O TRIBUNAL: -- alegação? Vocês podem ter outros fundamentos, vamos deixar isso ser apresentado por escrito e seguiremos a partir daí, não vou pré-julgar isso, mas estou irritado pelo fato de que tenho, você sabe, outra alegação massiva, e, no meio disso, os advogados deles têm enviado e-mails para Liz, e como um juiz me disse e ao co-advogado anos atrás, "Não estamos aqui para fazer uma faculdade de direito", e a substância da pergunta é como fazemos isso, e você sabe, não vamos entrar nisso.
SENHOR GILLEN: É óbvio a partir do primeiro resumo que eles não sabem.
O TRIBUNAL: Sim. Fiz com que a Liz enviasse um e-mail de volta dizendo para obter uma cópia das regras locais e recebemos um e-mail sem conexão que basicamente dizia novamente como fazemos isso.
SENHOR MUISE: Sua Excelência, apenas quero ser claro. Não temos nada a ver com o arquivamento destes.
O TRIBUNAL: Oh, eu não --
SENHOR MUISE: Não estamos tentando contornar nada. Entenda, apenas quero deixar claro.
O TRIBUNAL: Não estou dizendo que você fez, e é por isso que não quero espalhar isso pelo tribunal e sugerir que você fez. Não acredito que você fez, eu certamente entendo isso, mas ao mesmo tempo, você sabe, eu não vou ter, você sabe, algum cavaleiro solitário vindo a cavalo aqui no último instante. Não vamos ter isso.
SR. GILLEN: Concordo, Vossa Excelência.
O TRIBUNAL: Tudo bem. Então, começaremos amanhã com o Dr. Nilsen, e quero dizer que antes de nos separarmos, todos devem entender que vamos levar o perito, interromper seu depoimento ao trazer o advogado para --
SENHOR MUISE: Amanhã às 14h, Vossa Excelência?
O TRIBUNAL: Sim.
SENHOR GILLEN: Obrigado, juiz.
(Discussão realizada fora dos registros.)

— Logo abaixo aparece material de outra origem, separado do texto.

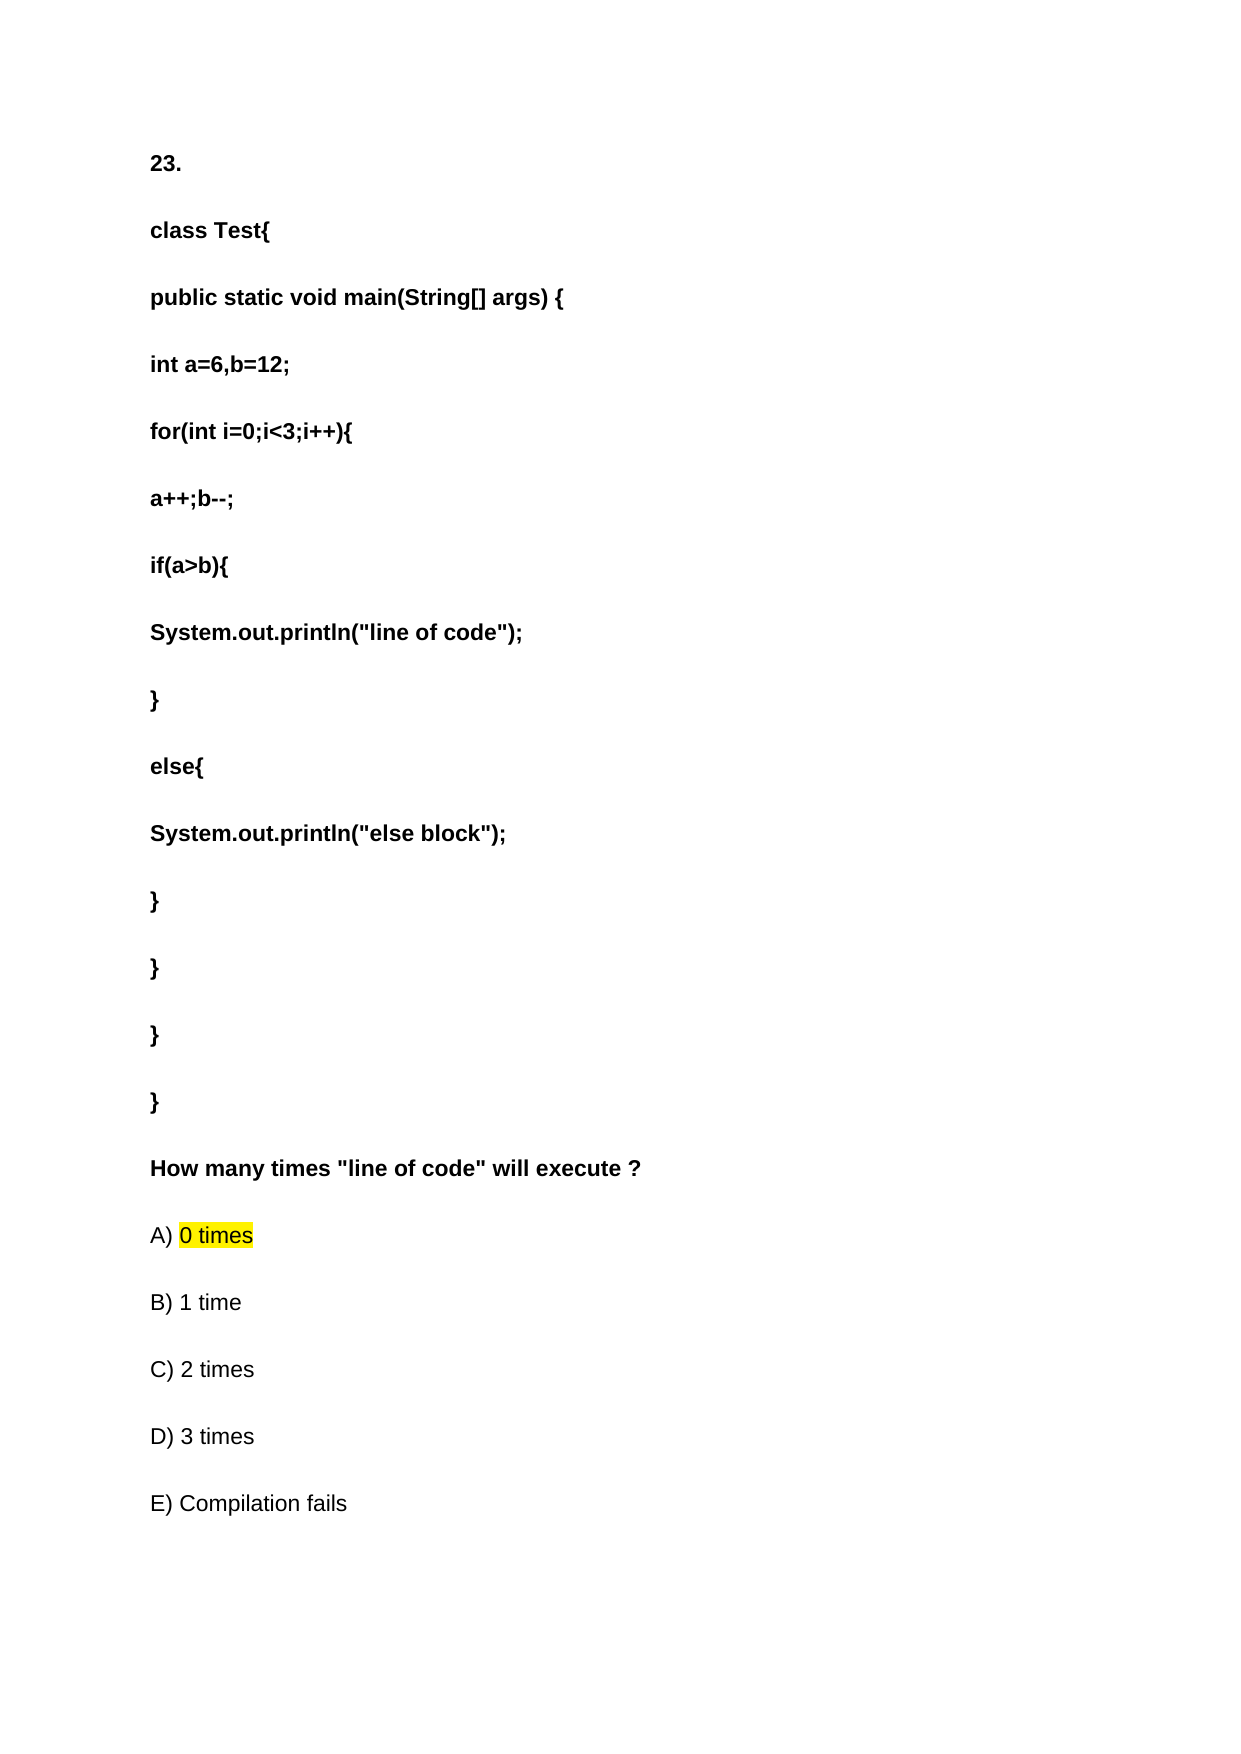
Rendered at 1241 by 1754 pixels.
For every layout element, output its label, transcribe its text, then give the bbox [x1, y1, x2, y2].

text E) Compilation fails [150, 1489, 1090, 1516]
text How many times "line of code" will execute ? [150, 1155, 1090, 1181]
text } [150, 1021, 1090, 1047]
text B) 1 time [150, 1289, 1090, 1315]
text } [150, 686, 1090, 712]
text System.out.println("else block"); [150, 820, 1090, 846]
text if(a>b){ [150, 552, 1090, 578]
text } [150, 954, 1090, 980]
text C) 2 times [150, 1356, 1090, 1382]
text public static void main(String[] args) { [150, 284, 1090, 310]
text System.out.println("line of code"); [150, 619, 1090, 645]
text else{ [150, 753, 1090, 779]
text int a=6,b=12; [150, 351, 1090, 377]
text class Test{ [150, 217, 1090, 243]
text D) 3 times [150, 1423, 1090, 1449]
text 23. [150, 150, 1090, 176]
text } [150, 887, 1090, 913]
text for(int i=0;i<3;i++){ [150, 418, 1090, 444]
text } [150, 1088, 1090, 1114]
text a++;b--; [150, 485, 1090, 511]
text A) 0 times [150, 1222, 1090, 1248]
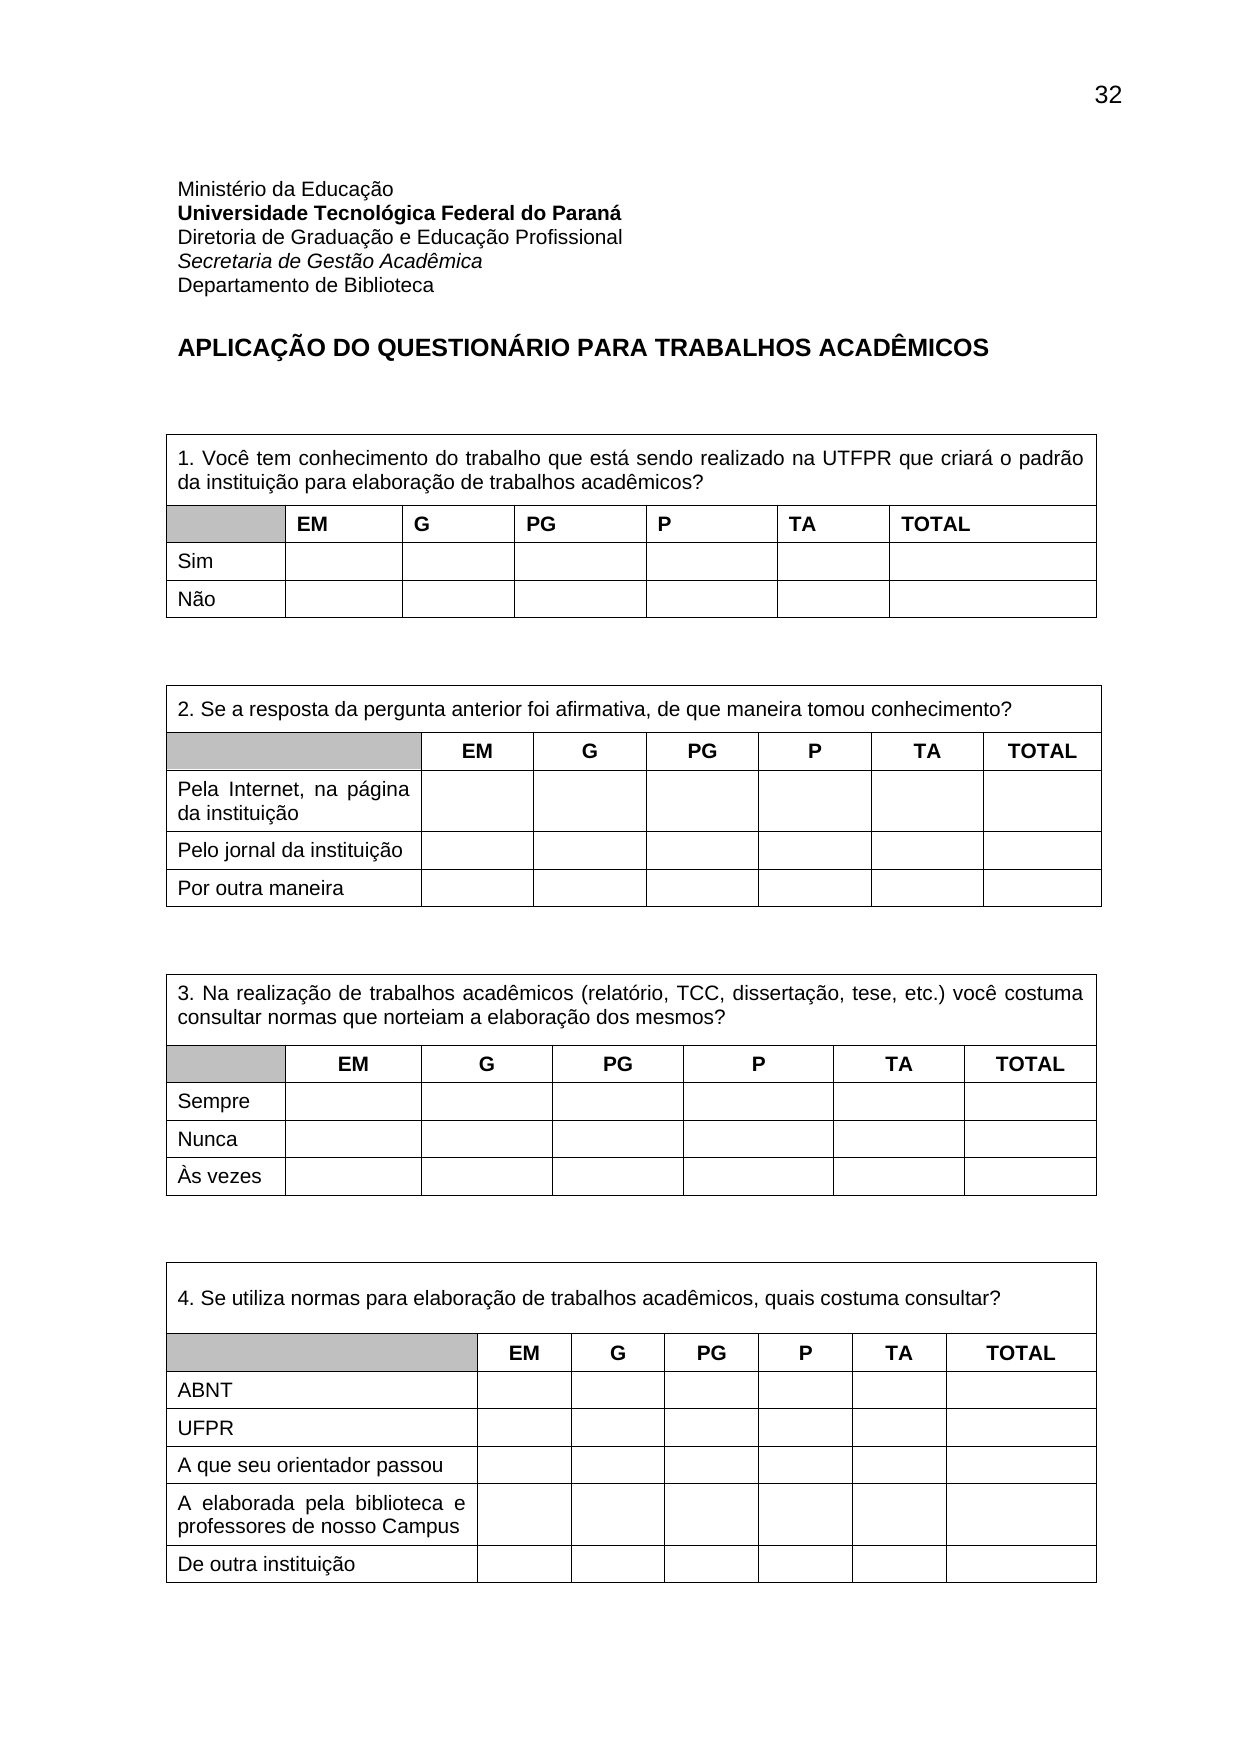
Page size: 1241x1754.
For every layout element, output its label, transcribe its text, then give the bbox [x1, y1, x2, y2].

table_cell [403, 581, 514, 617]
table_header 2. Se a resposta da pergunta anterior foi afirmativa, de que maneira tomou conhecimento? [167, 686, 1101, 732]
table_cell EM [478, 1334, 571, 1371]
table_cell PG [647, 733, 758, 769]
text Ministério da Educação [177, 177, 1122, 201]
table_cell [947, 1447, 1096, 1483]
table_cell TOTAL [984, 733, 1101, 769]
table_cell [572, 1546, 664, 1582]
table_cell [947, 1546, 1096, 1582]
table_cell G [403, 506, 514, 542]
table_cell UFPR [167, 1409, 477, 1446]
table_cell [947, 1484, 1096, 1544]
table_cell PG [553, 1046, 683, 1082]
text Diretoria de Graduação e Educação Profissional [177, 225, 1122, 249]
table_cell [665, 1372, 758, 1408]
table_cell [684, 1121, 833, 1157]
table_cell [167, 733, 421, 769]
table_cell Sim [167, 543, 285, 579]
table_cell [759, 832, 871, 868]
table_cell [422, 1158, 552, 1194]
table_cell Pelo jornal da instituição [167, 832, 421, 868]
table_cell [422, 832, 533, 868]
table_cell [872, 832, 983, 868]
table_cell [647, 581, 777, 617]
table_cell [947, 1372, 1096, 1408]
table_cell [853, 1372, 946, 1408]
table_cell [478, 1372, 571, 1408]
table_cell [947, 1409, 1096, 1446]
table_cell [515, 581, 646, 617]
table_cell [853, 1409, 946, 1446]
table_cell [534, 771, 646, 831]
table_cell [872, 870, 983, 906]
table_cell [167, 1046, 285, 1082]
table_cell EM [286, 1046, 421, 1082]
table_cell TA [853, 1334, 946, 1371]
table_cell Sempre [167, 1083, 285, 1119]
table_cell [286, 1083, 421, 1119]
table_cell [684, 1083, 833, 1119]
table_cell EM [286, 506, 402, 542]
table_cell TOTAL [890, 506, 1096, 542]
table_cell [759, 1372, 852, 1408]
table_cell [965, 1158, 1096, 1194]
table_cell [890, 543, 1096, 579]
table_cell [553, 1121, 683, 1157]
table_cell [759, 870, 871, 906]
table_cell [834, 1121, 964, 1157]
table_cell [422, 1121, 552, 1157]
table_cell Às vezes [167, 1158, 285, 1194]
table_cell Pela Internet, na página da instituição [167, 771, 421, 831]
table_cell [759, 771, 871, 831]
table_cell [478, 1409, 571, 1446]
table_cell [834, 1083, 964, 1119]
table_cell [572, 1447, 664, 1483]
table_cell G [422, 1046, 552, 1082]
table_cell ABNT [167, 1372, 477, 1408]
table_cell [647, 771, 758, 831]
table_cell TA [778, 506, 889, 542]
table_cell De outra instituição [167, 1546, 477, 1582]
table_cell [984, 870, 1101, 906]
table_cell A elaborada pela biblioteca e professores de nosso Campus [167, 1484, 477, 1544]
table_cell [534, 832, 646, 868]
table_cell [665, 1546, 758, 1582]
table_cell [853, 1447, 946, 1483]
table_cell [286, 1121, 421, 1157]
table_header 4. Se utiliza normas para elaboração de trabalhos acadêmicos, quais costuma consultar? [167, 1263, 1096, 1333]
table_cell [778, 581, 889, 617]
table_cell [515, 543, 646, 579]
table_cell [553, 1083, 683, 1119]
table_cell [422, 771, 533, 831]
table_cell [965, 1083, 1096, 1119]
table_cell [422, 870, 533, 906]
table_cell [853, 1546, 946, 1582]
table_cell [778, 543, 889, 579]
table_header 1. Você tem conhecimento do trabalho que está sendo realizado na UTFPR que criará o padrão da instituição para elaboração de trabalhos acadêmicos? [167, 435, 1096, 504]
table_cell P [759, 733, 871, 769]
table_cell Não [167, 581, 285, 617]
table_cell [872, 771, 983, 831]
table_cell TA [834, 1046, 964, 1082]
table_cell TA [872, 733, 983, 769]
table_cell [422, 1083, 552, 1119]
table_cell [286, 581, 402, 617]
table_cell [534, 870, 646, 906]
table_cell [759, 1447, 852, 1483]
table_cell [647, 870, 758, 906]
table_header 3. Na realização de trabalhos acadêmicos (relatório, TCC, dissertação, tese, etc.) você costuma consultar normas que norteiam a elaboração dos mesmos? [167, 975, 1096, 1044]
table_cell [403, 543, 514, 579]
table_cell [572, 1372, 664, 1408]
table_cell [965, 1121, 1096, 1157]
table_cell [665, 1447, 758, 1483]
table_cell [684, 1158, 833, 1194]
table_cell [286, 1158, 421, 1194]
table_cell [665, 1409, 758, 1446]
table_cell EM [422, 733, 533, 769]
table_cell Nunca [167, 1121, 285, 1157]
table_cell [834, 1158, 964, 1194]
table_cell A que seu orientador passou [167, 1447, 477, 1483]
table_cell [478, 1484, 571, 1544]
table_cell [572, 1484, 664, 1544]
table_cell [478, 1546, 571, 1582]
table_cell TOTAL [947, 1334, 1096, 1371]
table_cell [759, 1546, 852, 1582]
table_cell Por outra maneira [167, 870, 421, 906]
text Departamento de Biblioteca [177, 273, 1122, 297]
text Secretaria de Gestão Acadêmica [177, 249, 1122, 273]
table_cell [572, 1409, 664, 1446]
table_cell [665, 1484, 758, 1544]
table_cell P [684, 1046, 833, 1082]
table_cell [167, 1334, 477, 1371]
table_cell G [572, 1334, 664, 1371]
table_cell PG [665, 1334, 758, 1371]
table_cell [478, 1447, 571, 1483]
table_cell [167, 506, 285, 542]
table_cell [647, 543, 777, 579]
table_cell [890, 581, 1096, 617]
table_cell P [647, 506, 777, 542]
table_cell PG [515, 506, 646, 542]
table_cell G [534, 733, 646, 769]
table_cell [853, 1484, 946, 1544]
table_cell [286, 543, 402, 579]
table_cell TOTAL [965, 1046, 1096, 1082]
table_cell [759, 1484, 852, 1544]
text Universidade Tecnológica Federal do Paraná [177, 201, 1122, 225]
table_cell [984, 771, 1101, 831]
table_cell [647, 832, 758, 868]
table_cell [759, 1409, 852, 1446]
table_cell P [759, 1334, 852, 1371]
text APLICAÇÃO DO QUESTIONÁRIO PARA TRABALHOS ACADÊMICOS [177, 333, 1122, 362]
table_cell [553, 1158, 683, 1194]
table_cell [984, 832, 1101, 868]
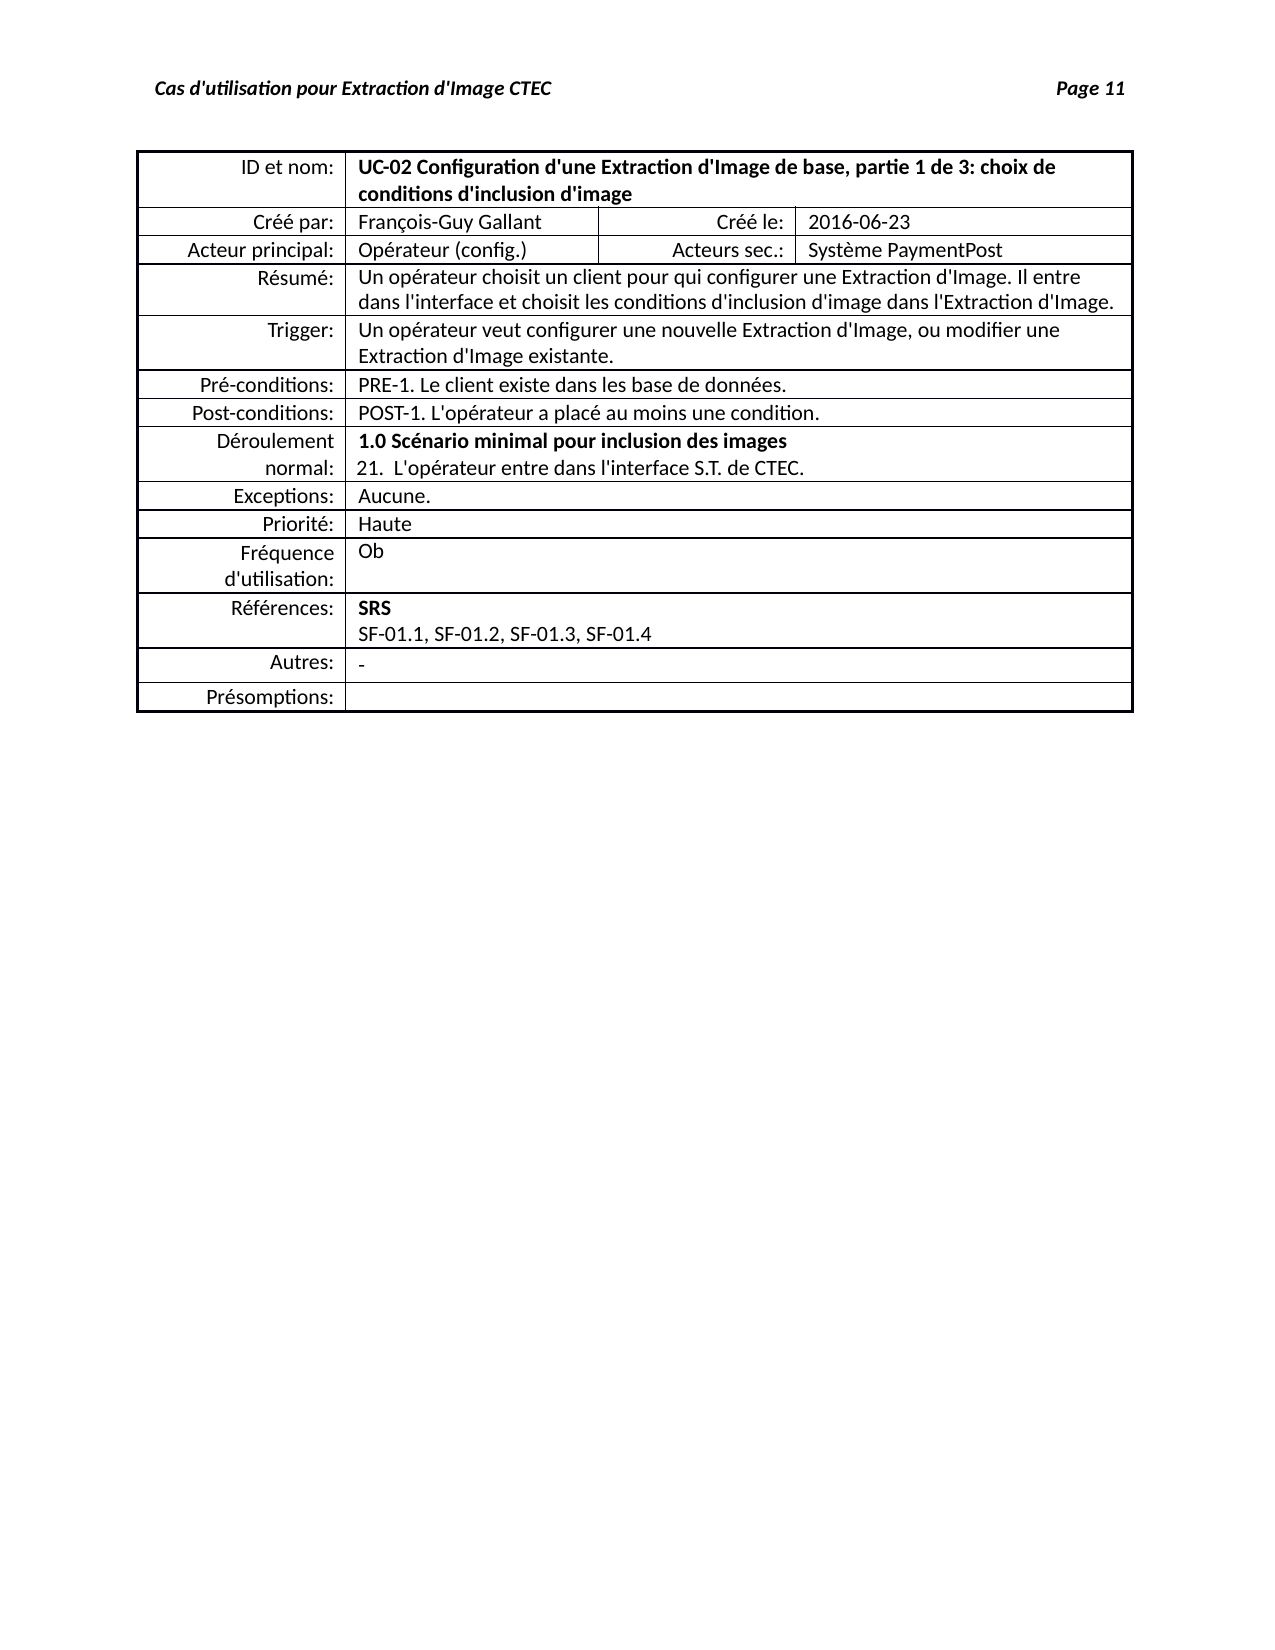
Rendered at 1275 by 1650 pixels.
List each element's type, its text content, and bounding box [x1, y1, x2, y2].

(Barra lateral concluída às 16h18)
O TRIBUNAL: Tudo bem, o objetivo da discussão na barra lateral para que todos compreendessem foi falar sobre a programação, porque nos colocamos, talvez "atrás" não seja a palavra correta, mas estamos um pouco fora de ordem. Teremos, como todos sabem, um dia encurtado devido a alguns assuntos que devo tratar amanhã de manhã e durante o intervalo do almoço.
Então, começaremos às 14h de amanhã, e para que todos estejam claros, começaremos com o depoimento do superintendente Nilsen às 14h de amanhã, e por acordo das partes, é possível que esse depoimento seja interrompido por um perito da defesa em algum momento da sexta-feira, assumindo que o depoimento possa não concluir amanhã. Teremos um dia completo de julgamento na sexta-feira. Há mais alguma coisa que precisamos registrar antes de suspendermos os trabalhos hoje? Não havendo nada, agradeço pela sua cooperação. Nos vemos amanhã, nos vemos às 14h de amanhã.